Bishop served as chancellor of the University of California, San Francisco, from 1998 until he retired in 2009. He presided over a major expansion of UCSF, a university that is devoted entirely to biomedical sciences.

Born in York, Pennsylvania, in 1936, Bishop grew up in a rural area and attended elementary school in a two-room schoolhouse. He received a bachelor’s degree in chemistry from Gettysburg College in 1958 and a medical degree from Harvard Medical School in 1962.

After a residency at Massachusetts General Hospital and research at the National Institute of Allergy and Infectious Diseases in Bethesda, Maryland, and the Heinrich Pette Institute in Hamburg, Germany, he joined the faculty of UCSF as assistant professor of microbiology and immunology in 1968. He became a full professor in 1972, and in 1981 he was named director of the university’s George F. Hooper Research Foundation.

In 1970, Varmus joined Bishop’s lab as a postdoctoral fellow.
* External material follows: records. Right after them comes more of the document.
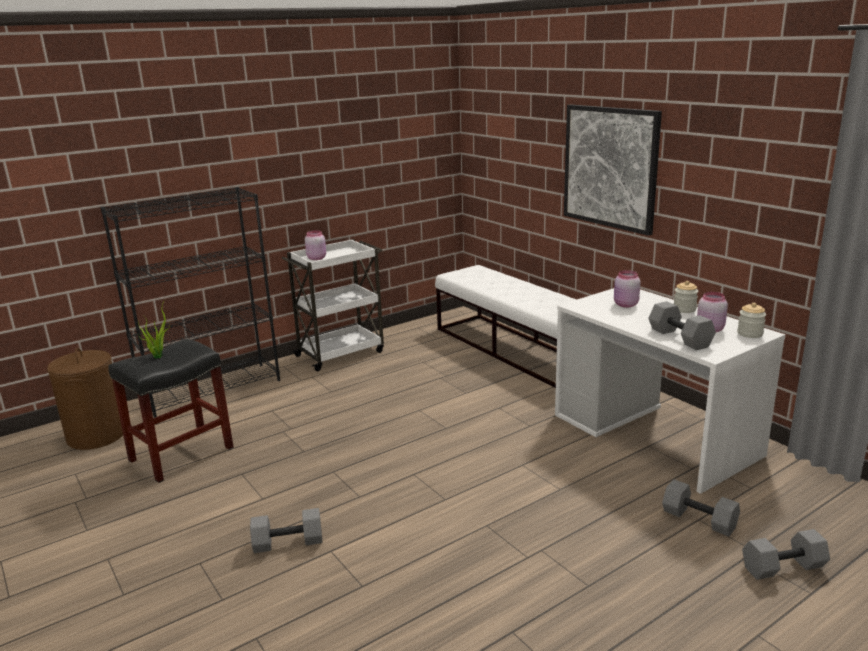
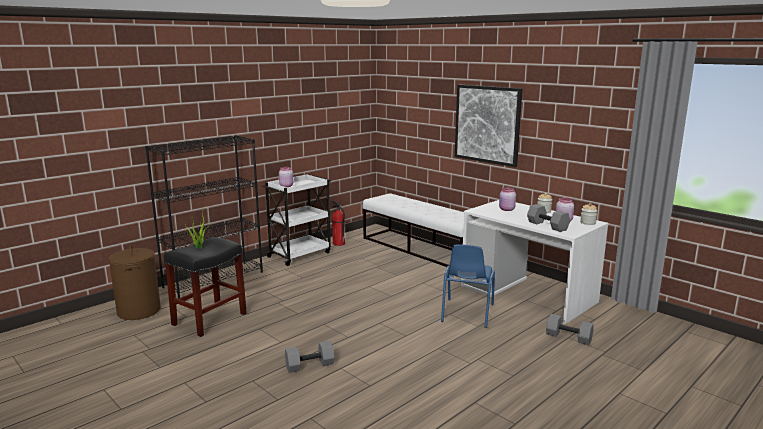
camera: 10 degrees left, 5 degrees down
grey dumbbell [742,529,830,580] -> none
none -> fire extinguisher [332,201,345,246]
none -> blue chair [441,244,495,328]

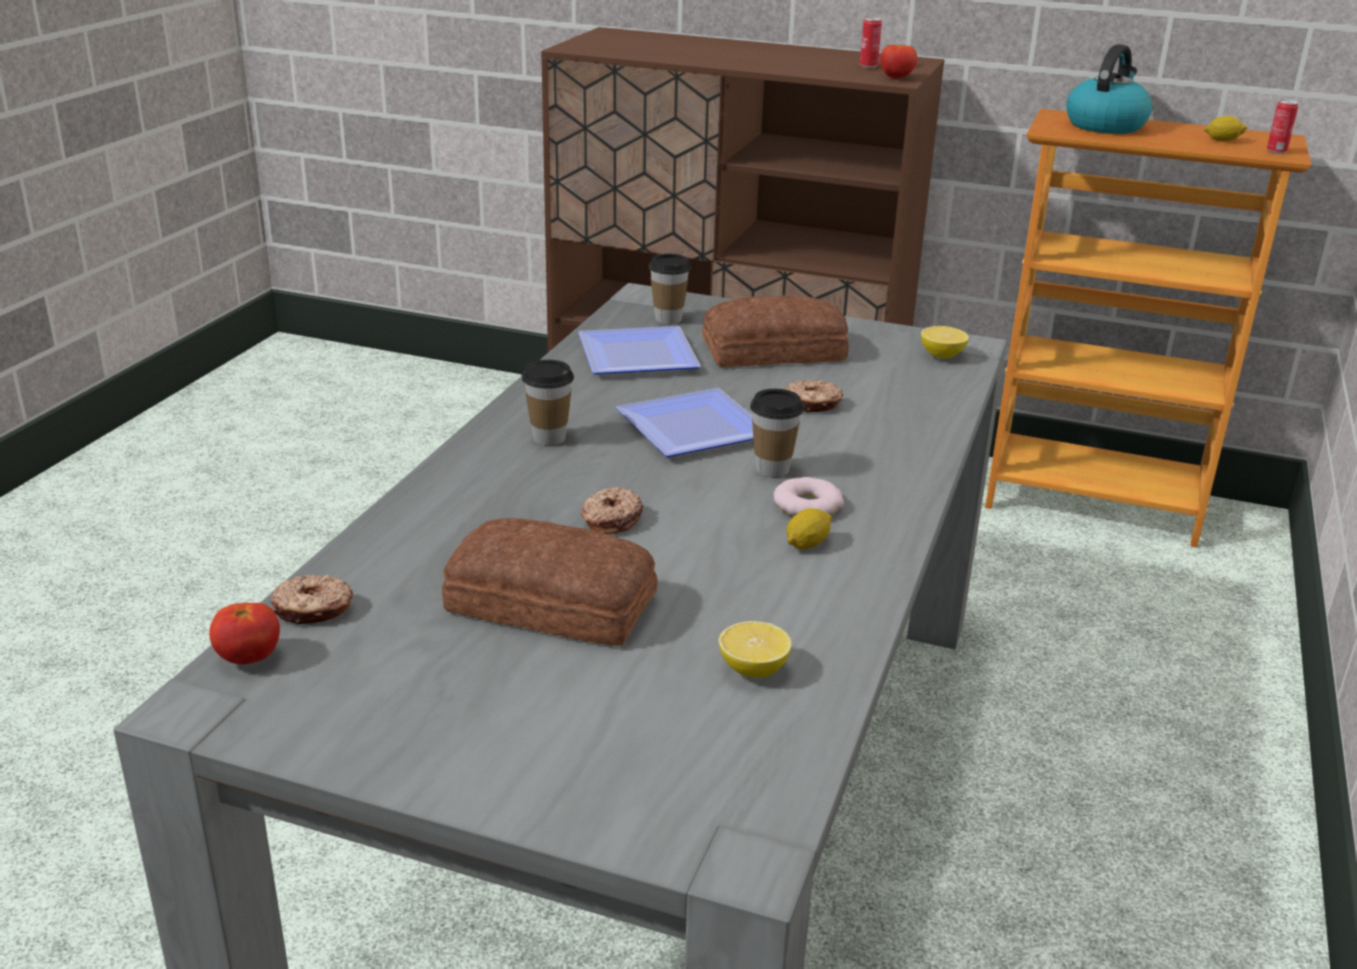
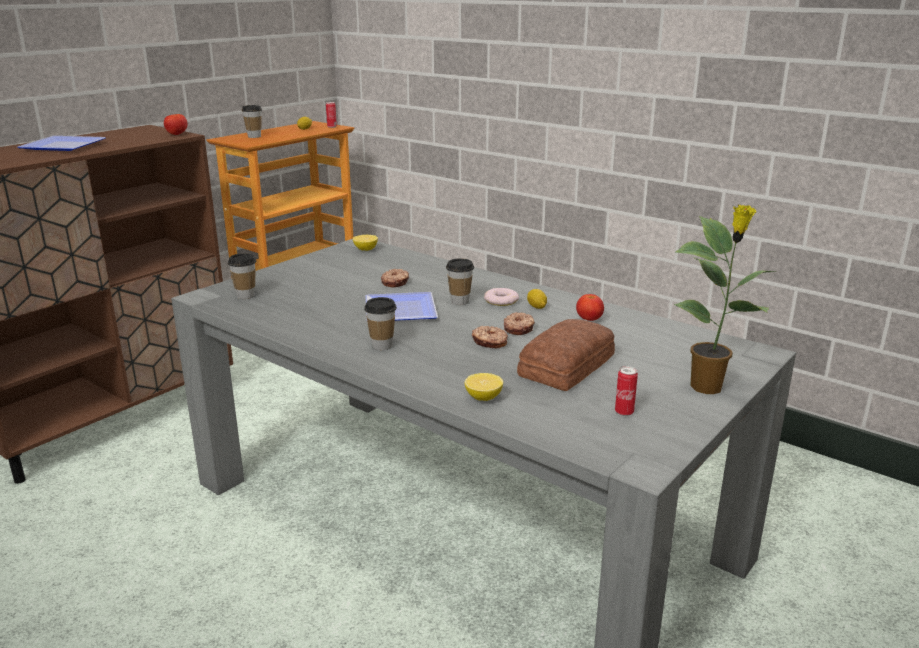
camera: 70 degrees left, 5 degrees down
tomato [209,603,280,664] -> tomato moved to [576,294,604,321]
donut [271,575,353,625] -> donut moved to [504,312,535,335]
plate [578,326,701,374] -> plate moved to [18,136,106,151]
bread [702,295,849,367] -> none
lemon [719,621,792,678] -> lemon moved to [465,373,503,401]
can [860,17,882,68] -> can moved to [615,366,638,416]
kettle [1066,44,1152,134] -> cup [242,105,262,138]
none -> potted plant [674,204,776,394]

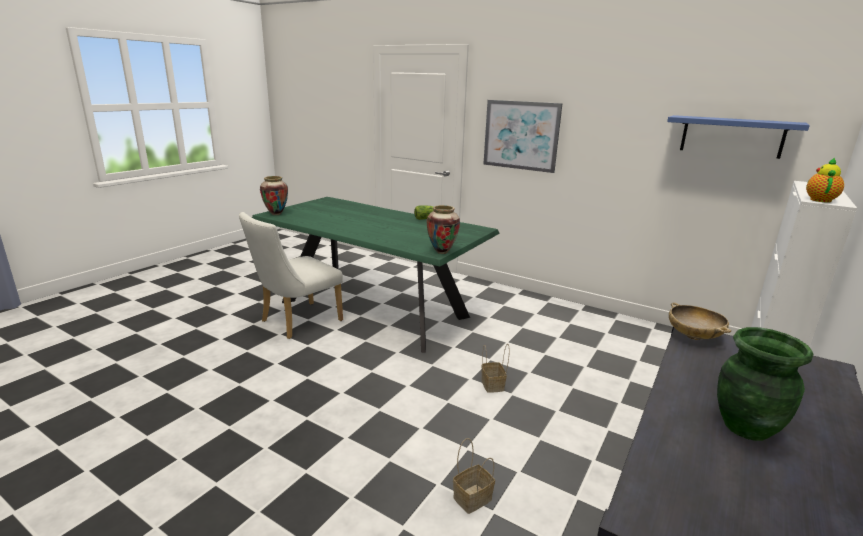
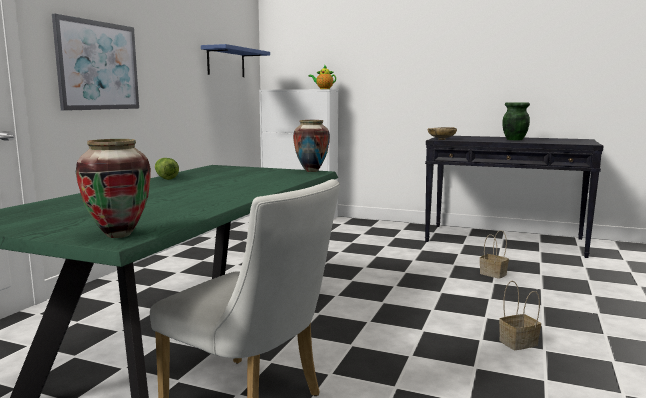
camera: 100 degrees left, 10 degrees down
basket [481,343,510,393] -> basket moved to [499,281,541,350]

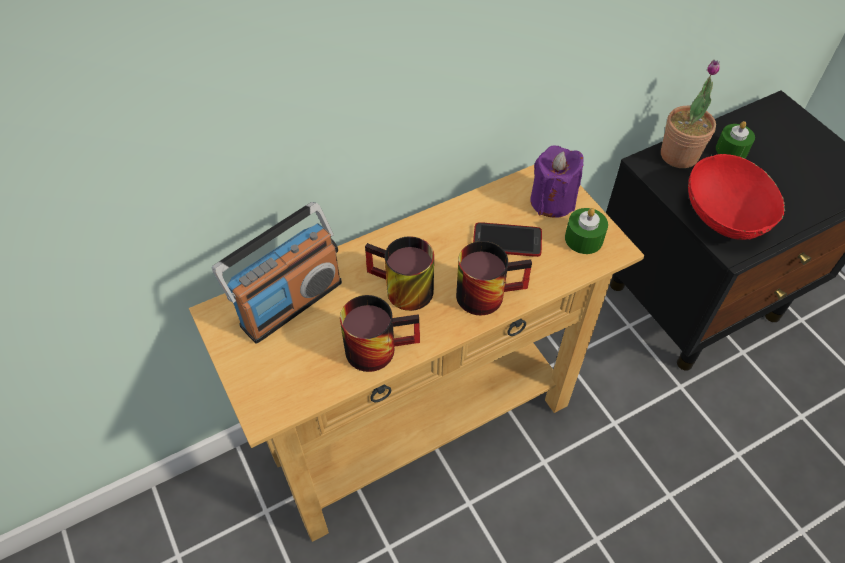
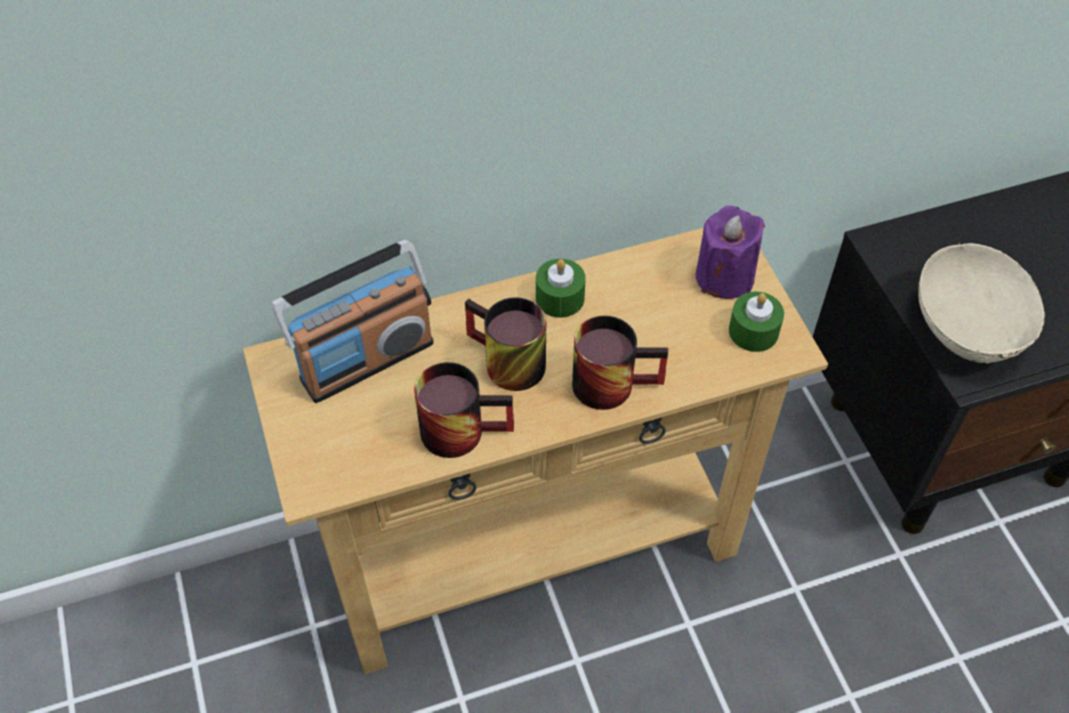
camera: 10 degrees right, 0 degrees up
phone [473,222,542,257] -> none
potted plant [661,60,720,168] -> none
red bowl [688,154,785,240] -> beige bowl [918,243,1045,364]
green candle [716,121,755,158] -> green candle moved to [536,259,586,318]

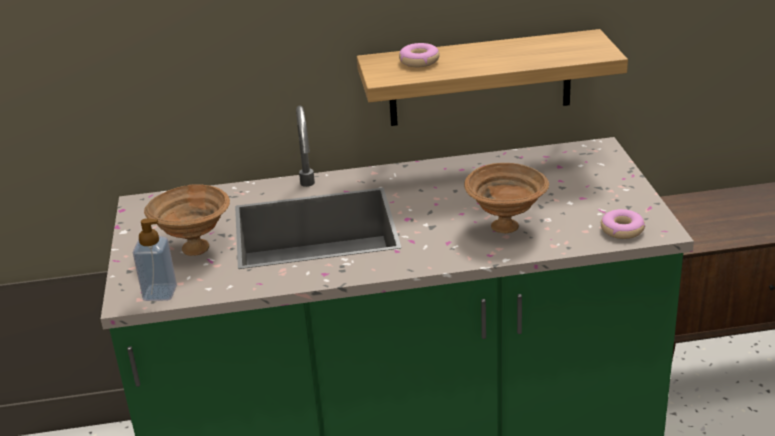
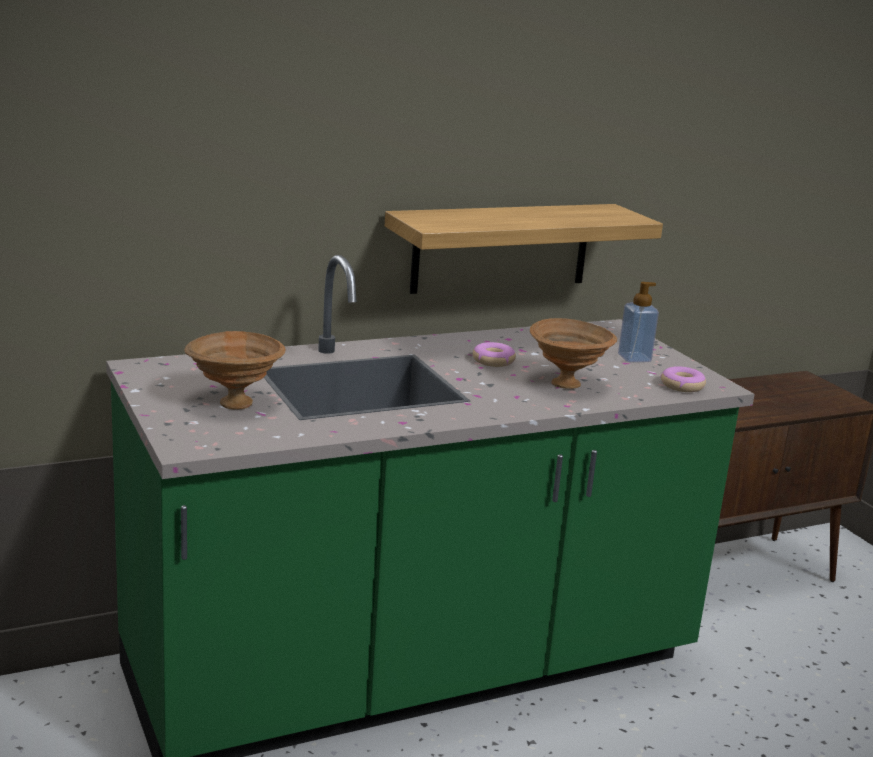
camera: 20 degrees left, 10 degrees down
soap dispenser [133,218,177,301] -> soap dispenser moved to [618,282,659,362]
donut [399,43,440,67] -> donut moved to [473,342,516,367]

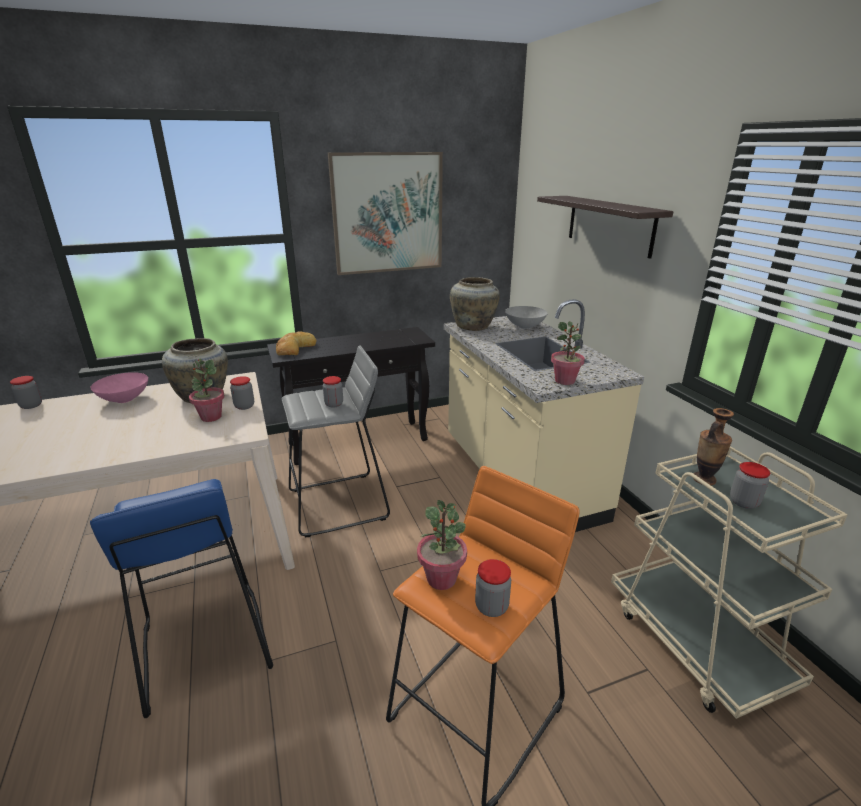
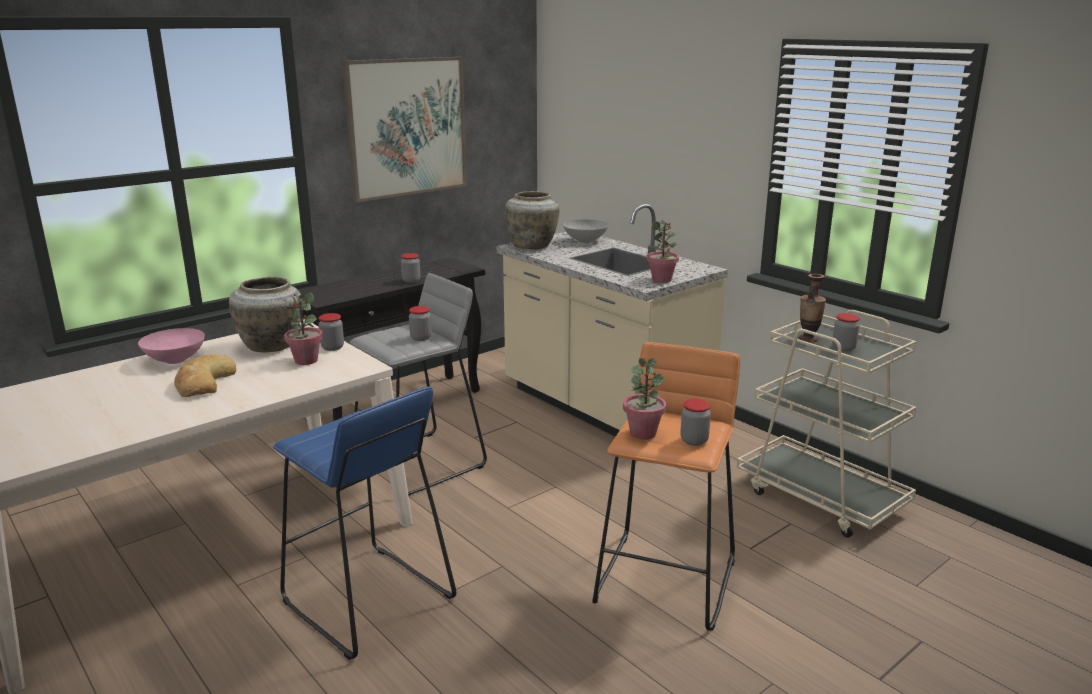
camera: 20 degrees left, 5 degrees down
jar [10,376,42,409] -> jar moved to [401,253,420,283]
bread [276,331,317,355] -> bread moved to [174,354,236,397]
shelf [537,196,674,259] -> none

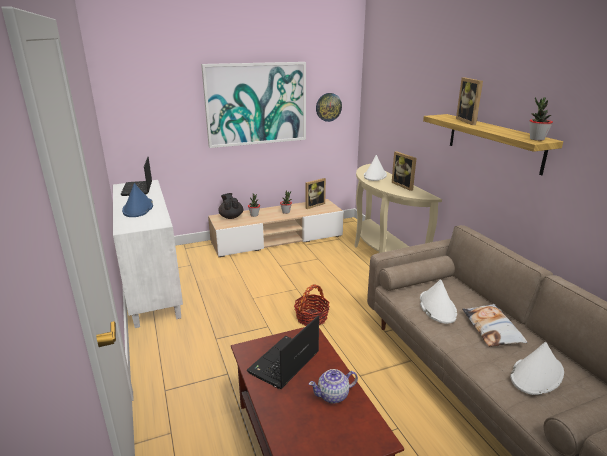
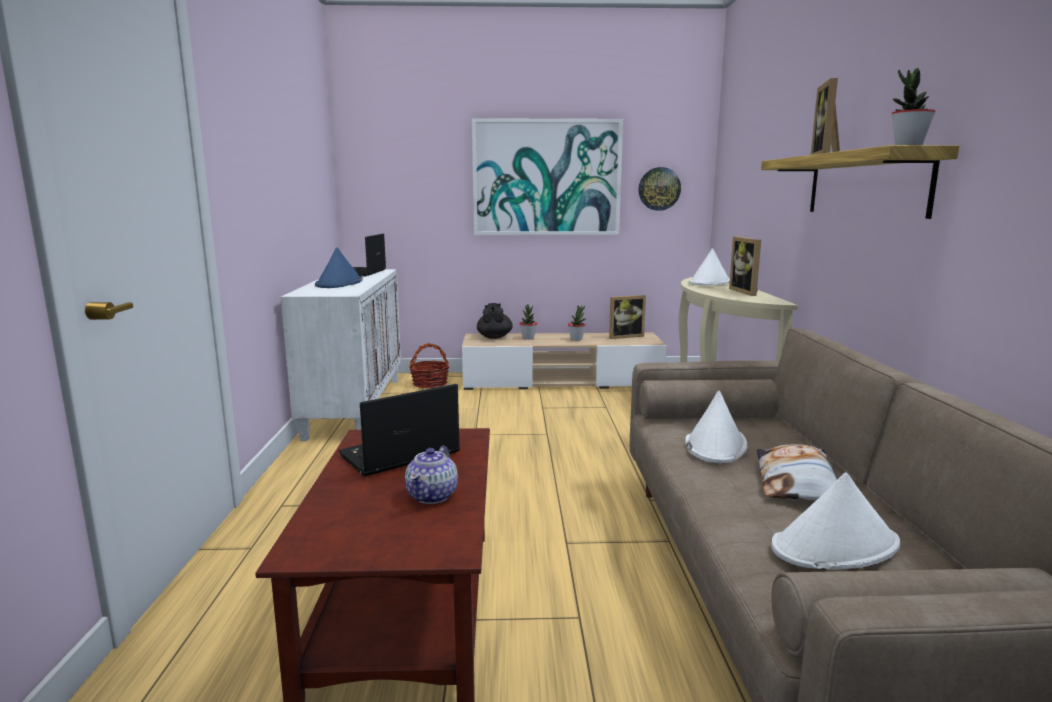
camera: 20 degrees right, 10 degrees down
basket [294,284,330,326] -> basket moved to [409,343,449,388]
teapot [309,369,358,404] -> teapot turned 75 degrees counterclockwise [405,446,458,504]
They began studying the Rous sarcoma virus to test the theory that healthy body cells contain dormant viral oncogenes that cause cancer when triggered. Bishop and Varmus discovered that the viral genes that cause cancer in humans and animals do not originate within viruses, as previously thought, but instead begin as normal genes within healthy cells that act to control cellular growth and division. This finding indicated that these benign genes (called proto-oncogenes) can be picked up by certain viruses and then transformed into oncogenes.

This discovery that cancer could be caused by the malfunction of normal genes revolutionized the understanding of tumorigenesis and greatly expanded the scope of associated scientific areas such as cancer detection as well as drug discovery and development.

In addition to receiving the Nobel Prize, Bishop’s honors included election to the National Academy of Sciences in 1980 and as an Honorary Fellow of the American Association for the Advancement of Science in 1987, and as a Foreign Member of the Royal Society. He received the Albert Lasker Award for Basic Medical Research in 1982, the Gairdner Foundation International Award and the Alfred P. Sloan, Jr., Prize from the General Motors Cancer Research Foundation in 1984, and the Dickson Prize in Medicine in 1986. He was presented with the 2003 National Medal of Science by President George W. Bush. He was a member of the inaugural class of Fellows of the AACR Academy in 2013.